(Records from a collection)
|---|

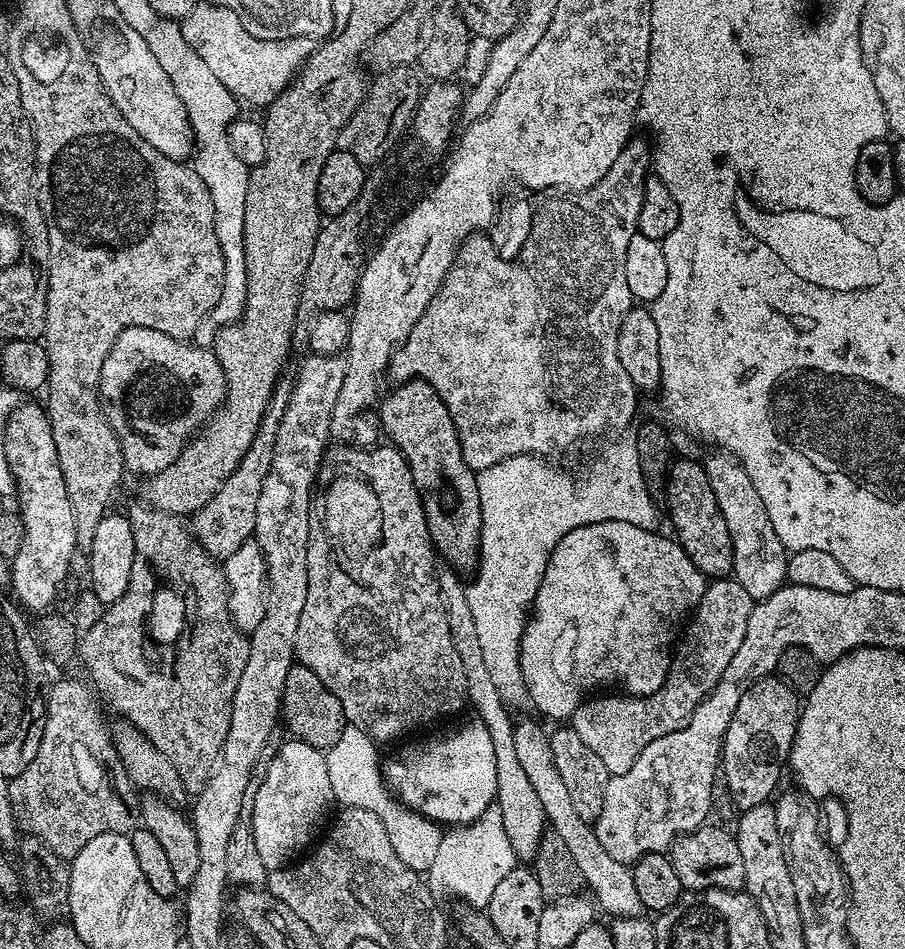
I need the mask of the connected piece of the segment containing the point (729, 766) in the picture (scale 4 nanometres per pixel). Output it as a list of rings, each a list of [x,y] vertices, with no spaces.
[[[769,674],[754,680],[736,697],[736,707],[728,716],[728,728],[724,731],[722,745],[722,772],[732,779],[736,792],[740,795],[741,809],[755,804],[765,803],[772,791],[777,791],[776,783],[780,780],[780,771],[785,771],[792,755],[792,743],[796,737],[796,724],[800,720],[801,697],[787,680],[776,674]]]

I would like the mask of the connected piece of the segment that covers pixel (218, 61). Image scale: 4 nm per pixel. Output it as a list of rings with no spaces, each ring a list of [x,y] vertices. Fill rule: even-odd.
[[[246,27],[240,32],[240,36],[204,36],[204,44],[199,44],[197,52],[218,82],[235,97],[244,102],[249,100],[252,104],[261,100],[261,105],[267,106],[272,103],[274,96],[268,92],[260,96],[260,80],[265,80],[272,88],[277,87],[276,89],[280,90],[287,88],[301,65],[317,51],[315,50],[317,41],[311,35],[293,34],[287,38],[271,39],[259,40]]]

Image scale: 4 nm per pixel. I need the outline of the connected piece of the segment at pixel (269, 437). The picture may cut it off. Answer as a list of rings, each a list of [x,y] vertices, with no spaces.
[[[269,414],[264,417],[260,433],[257,434],[240,465],[234,470],[234,474],[195,517],[197,520],[196,528],[194,524],[194,535],[200,541],[201,548],[217,562],[227,560],[230,554],[234,554],[234,550],[238,550],[238,546],[242,546],[242,542],[253,539],[254,514],[258,510],[262,482],[269,470],[272,469],[277,427],[278,420],[275,415]]]

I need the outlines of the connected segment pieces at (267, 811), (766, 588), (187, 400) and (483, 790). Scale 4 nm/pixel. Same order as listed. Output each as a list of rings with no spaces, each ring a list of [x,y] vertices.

|---|

BRIEF
Leave the pictures out, then print every entry exactly as it reads.

EXPECTED ANSWER
I need the mask of the connected piece of the segment containing the point (729, 766) in the picture (scale 4 nanometres per pixel). Output it as a list of rings, each a list of [x,y] vertices, with no spaces.
[[[769,674],[754,680],[736,697],[736,707],[728,716],[728,728],[724,731],[722,745],[722,772],[732,779],[736,792],[740,795],[741,809],[755,804],[765,803],[772,791],[777,791],[776,783],[780,780],[780,771],[785,771],[792,755],[792,743],[796,737],[796,724],[800,720],[801,697],[787,680],[776,674]]]

I would like the mask of the connected piece of the segment that covers pixel (218, 61). Image scale: 4 nm per pixel. Output it as a list of rings with no spaces, each ring a list of [x,y] vertices. Fill rule: even-odd.
[[[246,27],[240,32],[240,36],[204,36],[204,44],[199,44],[197,52],[218,82],[235,97],[244,102],[249,100],[252,104],[261,100],[261,105],[267,106],[272,103],[274,96],[268,92],[260,96],[260,80],[265,80],[272,88],[277,87],[276,89],[280,90],[287,88],[301,65],[317,51],[315,50],[317,41],[311,35],[293,34],[287,38],[271,39],[259,40]]]

Image scale: 4 nm per pixel. I need the outline of the connected piece of the segment at pixel (269, 437). The picture may cut it off. Answer as a list of rings, each a list of [x,y] vertices, with no spaces.
[[[269,414],[264,417],[260,433],[257,434],[240,465],[234,470],[234,474],[195,517],[197,520],[196,528],[194,524],[194,535],[200,541],[201,548],[217,562],[227,560],[230,554],[234,554],[234,550],[238,550],[238,546],[242,546],[242,542],[253,539],[254,514],[258,510],[262,482],[269,470],[272,469],[277,427],[278,420],[275,415]]]

I need the outlines of the connected segment pieces at (267, 811), (766, 588), (187, 400) and (483, 790). Scale 4 nm/pixel. Same order as listed. Output each as a list of rings with no spaces, each ring a list of [x,y] vertices.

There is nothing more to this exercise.